What they did is they—you know, I can see it so clear. I mean, this was forty-four [1944]; it’s now how many years? I can see it like it was yesterday. We got out. It was—you know, the lights were going back and forth. It must be—I don’t know; the searchlights or whatever they call that. And it was dark, and all the guards were in black, and dogs were barking. They said for us—they separated the men from the women and they told us to sit, and we were sitting on sand. They said, “In the morning, we’ll tell you what to do.” But we didn’t know where we were. And then, what I remember is we were sitting, and my mother still had my father’s diamond watch.

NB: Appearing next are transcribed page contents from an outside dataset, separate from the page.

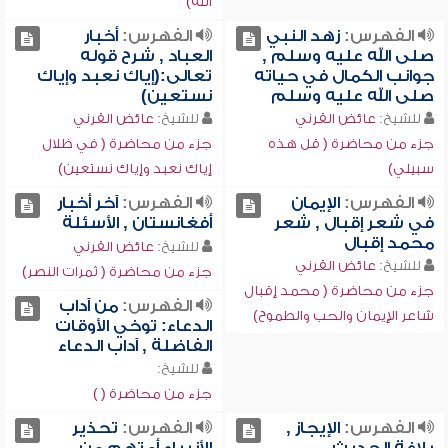
الله)
الفهرس:
زهد النبي
الفهرس:
أخبار
صلى الله عليه وسلم ,
العباد , شرح قوله
جوانب الكمال في حياته
تعالى:(إياك نعبد وإياك
صلى الله عليه وسلم
نستعين)
للشيخ:
عائض القرني
للشيخ:
عائض القرني
جزء من محاضرة ( قل هذه
جزء من محاضرة ( في ظلال
سبيلي)
إياك نعبد وإياك نستعين)
الفهرس:
الإيمان
الفهرس:
آخر أخبار
في شعر إقبال , شعر
أفغانستان , الأسئلة
محمد إقبال
للشيخ:
عائض القرني
للشيخ:
عائض القرني
جزء من محاضرة ( ثمرات النصر)
جزء من محاضرة ( محمد إقبال
الفهرس:
من آداب
شاعر الإيمان والحب والطموح)
الدعاء: توخي الأوقات
الفاضلة , آداب الدعاء
للشيخ:
جزء من محاضرة ( )
الفهرس:
الإيجاز ,
الفهرس:
تحذير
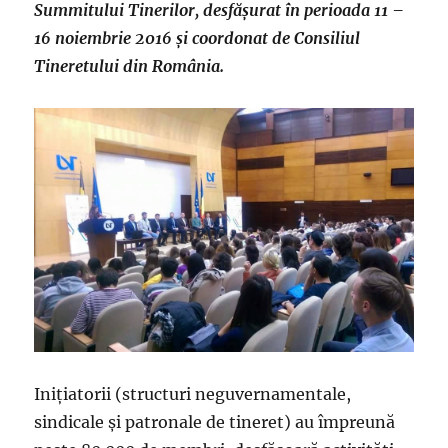
Summitului Tinerilor, desfășurat în perioada 11 –
16 noiembrie 2016 și coordonat de Consiliul
Tineretului din România.
Inițiatorii (structuri neguvernamentale,
sindicale și patronale de tineret) au împreună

She was putting—I don’t know where, but she was putting thread around it and burying it in Stutthof, in the sand. This is the watch that we used to say, “Who’s gonna get it?” you know, my sister and me.

And in the morning they came, and they told us we should all go into showers. We didn’t know anything about crematoria. We didn’t know anything. Actually, Stutthof did have a crematorium. But, you know, you have to have luck. The Red Cross was coming to see the camp, and they needed people that were still alive because when we came there, it was almost empty. And my number—they didn’t tattoo numbers; they gave us, like—it was a piece of cloth. My number was 58,384, which means before me there were 58,000 people that were there. And the only thing that we saw there were mountains and mountains of shoes. You know, that was the only thing that was left. But we didn’t know about ovens or anything. And there was baby shoes and all the shoes—shoes, but mountains. I’m talking about as tall as buildings. As a matter of fact, you go to Auschwitz now; you see the shoes, already green and so on.

And then they told us we should go into the showers, so we went in. Somebody said that we were examined by a doctor. I don’t—by a doctor or nurse or whatever, internally. I don’t remember. So, I think if something’s very unpleasant, you probably block it out. I don’t remember. And they told us we’ll take a—we took off all our clothes, the leather coat and everything. We put everything there. And with everything, you need luck. We weren’t so lucky. I got a dress that was, like, white, with red and pink and green stripes: a summer dress. And on the back of the dress was a big Jewish star in red paint—but big, like the whole back. And then I got a pair of—the shoes were like—not shoes, but like you step into it. We called it klumpės; it really wasn’t shoes. And my sister got a thin dress, and my mother got a thin dress. Now, you know, it’s very hazy, but they say that we were examined, which I don’t remember. And we got out, and we were all wet because it was a cold shower. We couldn’t even recognize each other.

And then they put us in barracks, on straw. And actually, you saw that people didn’t live there. They weren’t there, but we didn’t know. So, we were on the straw, and then we got food I think three times a day. They used to serve you from a very big cauldron, like pot—it must have been half the size of this room—and it was water with cabbage leaves. And three people—water, cabbage leaves, and in a red metal bowl. And three people had to have from this same bowl. And then, the German—you gave back the bowl to him, and he used to throw it at you like a target, the bowl—you know, to hit you.

I don’t know if you saw the movie Snake Pit [1948], but there was a movie, Snake Pit, and sort of it reminded me of Snake Pit; but that was a movie. But it was like a mental institution, something, and just—you weren’t any more like a human being. We had to go to the bathroom at the same time, and the bathrooms were like lined up, like—I don’t know, maybe twenty toilets. Not toilets, just seats. And you had to go together. And it was very hot, and we stayed forever and ever on Appel. Appel is where they check you. They counted us and counted us again, and counted us and counted us. That’s called Appel.

We were there, and the Red Cross must have come and checked it; I don’t know. We stayed there for—I don’t know, about two weeks. The only thing that we got is I told you the water with the cabbage leaves. I think in the morning they gave us coffee, but I don’t quite remember that. But we didn’t—it was very meager.